Onyx Pharmaceuticals, Inc. (NASDAQ:ONXX) has recently experienced a significant jump of nearly 51.3% in only one trading day from $86.82 per share to $131.30 per share. The share price jump was due to the news that the company had received a $120 a share offer from Amgen, Inc. (NASDAQ:AMGN) but rejected it as Onyx considered the offering price “significantly undervalued” the company. Let’s take a closer look to determine whether or not Onyx Pharmaceuticals, Inc. (NASDAQ:ONXX) is a good buy after its significant rise of its stock price.
Growing revenue but fluctuating net income
Onyx Pharmaceuticals, Inc. (NASDAQ:ONXX) is considered a biopharmaceutical company with two franchise platforms including kinase inhibition and proteasome inhibition. The kinase inhibitor franchise includes several products including Nexavar for liver and kidney cancer, Stivarga for metastatic colorectal cancer and advanced gastrointestinal stromal tumors, while the proteasome inhibitor franchise has Kyprolis for the treatment of patients with multiple myeloma.
In the past five years, Onyx Pharmaceuticals, Inc. (NASDAQ:ONXX) has managed to grow its revenue, from $194 million in 2008 to $362 million in 2012, while the net income has fluctuated in the range of -$188 million to $76 million. In 2012, it generated a loss of $188 million with the negative operating cash flow of $230 million and the negative free cash flow of $242 million. The loss in 2012 was caused by much higher R&D and SG&A expenses.
What I like about Onyx Pharmaceuticals, Inc. (NASDAQ:ONXX) is its conservative capital structure. As of March 2013, it had nearly $1.16 billion in equity, $731 million in cash and short-term investments, and only $178 million in long-term debt. It recorded a high level of goodwill and intangibles of $618 million. Thus, the tangible book value stayed at $542 million. At $131.30 per share, Onyx is worth 9.50 billion on the market. The market values Onyxx at as high as 14.5 times its sales. This valuation could be considered extremely high, compared to the valuation of Amgen, Inc. (NASDAQ:AMGN) and Celgene Corporation (NASDAQ:CELG).

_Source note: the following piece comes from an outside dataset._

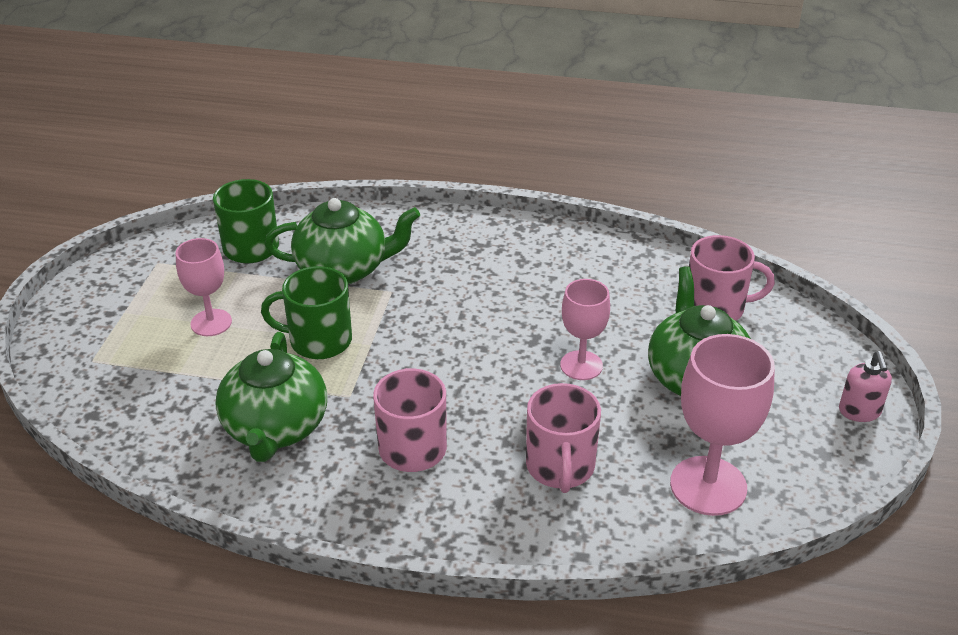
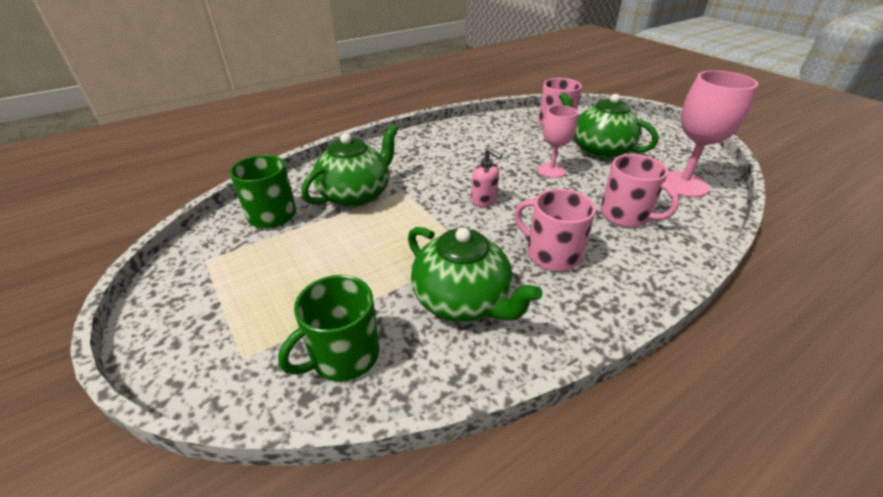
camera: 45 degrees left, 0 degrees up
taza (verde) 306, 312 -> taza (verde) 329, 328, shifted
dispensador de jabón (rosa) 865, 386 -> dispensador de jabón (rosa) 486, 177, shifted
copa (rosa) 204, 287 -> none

Are Amgen and Celgene better picks?
Amgen is trading at $97.50 per share, with the total market cap of $73.10 billion. The market values Amgen at only 4.24 times its sales and 10.87 times its trailing EBITDA (Earnings before interest, taxes, depreciation and amortization). The EBITDA multiple valuation of Onyx is not valid due to its negative EBITDA.
For the full year 2013, Amgen expected to deliver revenue in the range of $17.8 to $18.2 billion, with the adjusted EPS staying in the midpoint of $7.05 to $7.35 per share. In 2015, Amgen estimated that its revenue would reach at least the upper end of $16-$18 billion while its adjusted EPS could be at least $8 per share.
The company has been preparing itself to enter the Japanese market. The Japan entrance could be established through the strategic alliance to commercialize the company’s projects in Japan with the first potential commercial launch estimated to be as early as 2016.
Investors might be excited with its plan to return more than 60% of its adjusted income to shareholders. At the current trading price, Amgen offers investors dividends with a yield at 1.9%.
Celgene Corporation (NASDAQ:CELG) also has a much lower sales valuation than Onyx. Celgene is trading at $118.90 per share, with the total market cap of $49.60 billion. The market values Celgene at 8.56 times its sales and 20.55 times its trailing EBITDA. Celgene is the global biopharmaceutical company focusing on cancer and immune-inflammatory related diseases with several famous brands including REVLIMID, VIDAZA, ABRAXANE and ISTODAX. Most of its sales, $3.77 billion, or 68.5% of the total sales, were generated from REVLIMID products while VIDAZA ranked second with $823.2 million in sales in 2012.